Your task ::
Please retype the entries that follow exactly as they are, leaving the images behind.

Data items:
++++++++++++++++++++
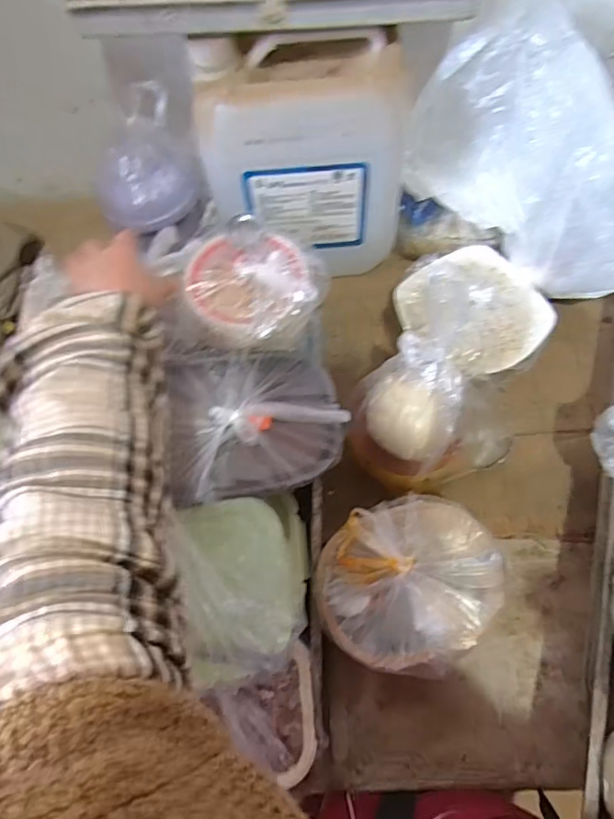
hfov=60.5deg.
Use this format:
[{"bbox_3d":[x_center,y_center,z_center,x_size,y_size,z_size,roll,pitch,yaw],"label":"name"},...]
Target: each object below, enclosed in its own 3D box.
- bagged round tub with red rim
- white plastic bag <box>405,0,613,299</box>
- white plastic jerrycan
[{"bbox_3d":[-0.056,-0.126,0.540,0.142,0.047,0.131,-1,66,3],"label":"bagged round tub with red rim"},{"bbox_3d":[0.270,-0.268,0.574,0.305,0.217,0.121,24,70,13],"label":"white plastic bag"},{"bbox_3d":[0.003,-0.283,0.605,0.214,0.234,0.131,-5,66,1],"label":"white plastic jerrycan"}]

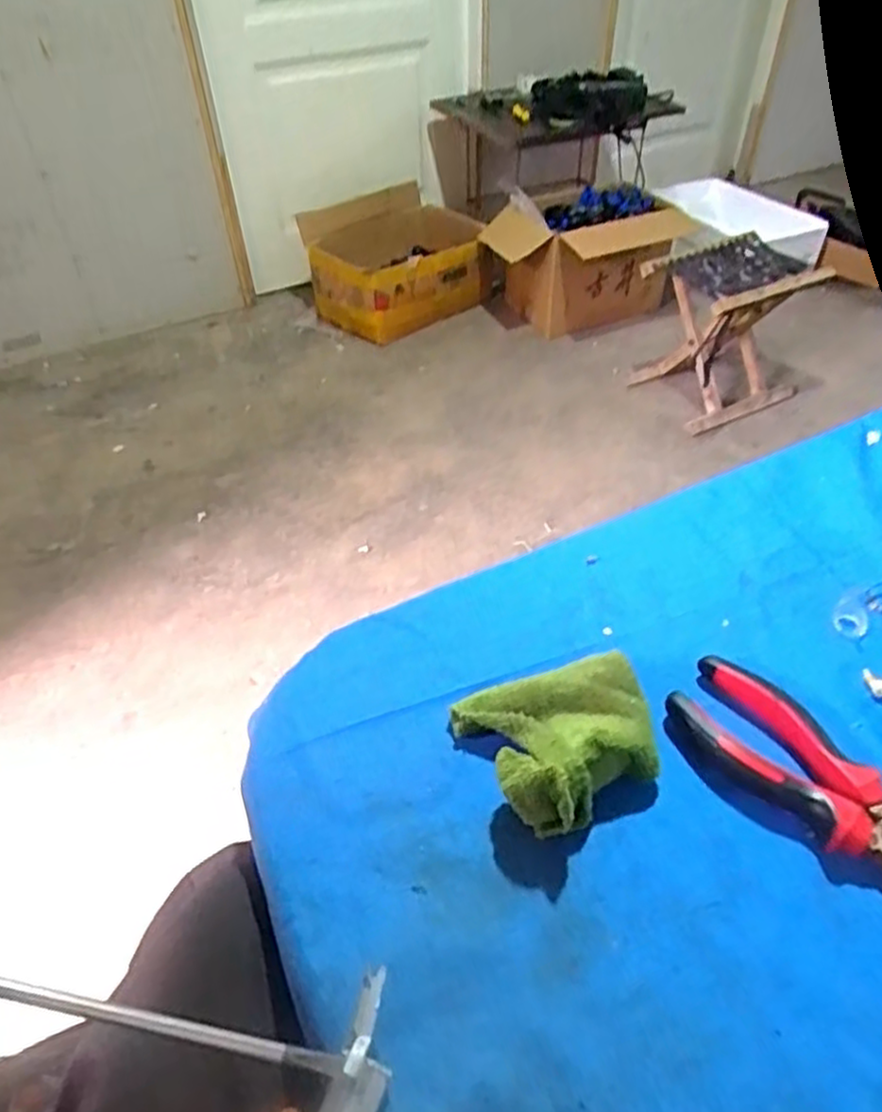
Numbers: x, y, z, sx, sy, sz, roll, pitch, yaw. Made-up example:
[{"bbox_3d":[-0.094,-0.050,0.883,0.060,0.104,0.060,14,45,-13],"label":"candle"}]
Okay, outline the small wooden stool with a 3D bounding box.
[{"bbox_3d":[0.645,-0.531,1.669,0.320,0.303,0.292,-21,47,-17],"label":"small wooden stool"}]

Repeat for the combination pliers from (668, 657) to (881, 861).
[{"bbox_3d":[0.186,0.110,0.350,0.055,0.023,0.155,-30,51,-25],"label":"combination pliers"}]

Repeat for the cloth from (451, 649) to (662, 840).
[{"bbox_3d":[0.061,0.087,0.360,0.090,0.040,0.085,-19,47,-15],"label":"cloth"}]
++++++++++++++++++++
Output of the exercise ::
hfov=60.5deg.
Use this format:
[{"bbox_3d":[x_center,y_center,z_center,x_size,y_size,z_size,roll,pitch,yaw],"label":"name"},...]
Target: each object below, enclosed in its own 3D box.
- bagged round tub with red rim
- white plastic bag <box>405,0,613,299</box>
- white plastic jerrycan
[{"bbox_3d":[-0.056,-0.126,0.540,0.142,0.047,0.131,-1,66,3],"label":"bagged round tub with red rim"},{"bbox_3d":[0.270,-0.268,0.574,0.305,0.217,0.121,24,70,13],"label":"white plastic bag"},{"bbox_3d":[0.003,-0.283,0.605,0.214,0.234,0.131,-5,66,1],"label":"white plastic jerrycan"}]

Numbers: x, y, z, sx, sy, sz, roll, pitch, yaw. Made-up example:
[{"bbox_3d":[-0.094,-0.050,0.883,0.060,0.104,0.060,14,45,-13],"label":"candle"}]
Okay, outline the small wooden stool with a 3D bounding box.
[{"bbox_3d":[0.645,-0.531,1.669,0.320,0.303,0.292,-21,47,-17],"label":"small wooden stool"}]

Repeat for the combination pliers from (668, 657) to (881, 861).
[{"bbox_3d":[0.186,0.110,0.350,0.055,0.023,0.155,-30,51,-25],"label":"combination pliers"}]

Repeat for the cloth from (451, 649) to (662, 840).
[{"bbox_3d":[0.061,0.087,0.360,0.090,0.040,0.085,-19,47,-15],"label":"cloth"}]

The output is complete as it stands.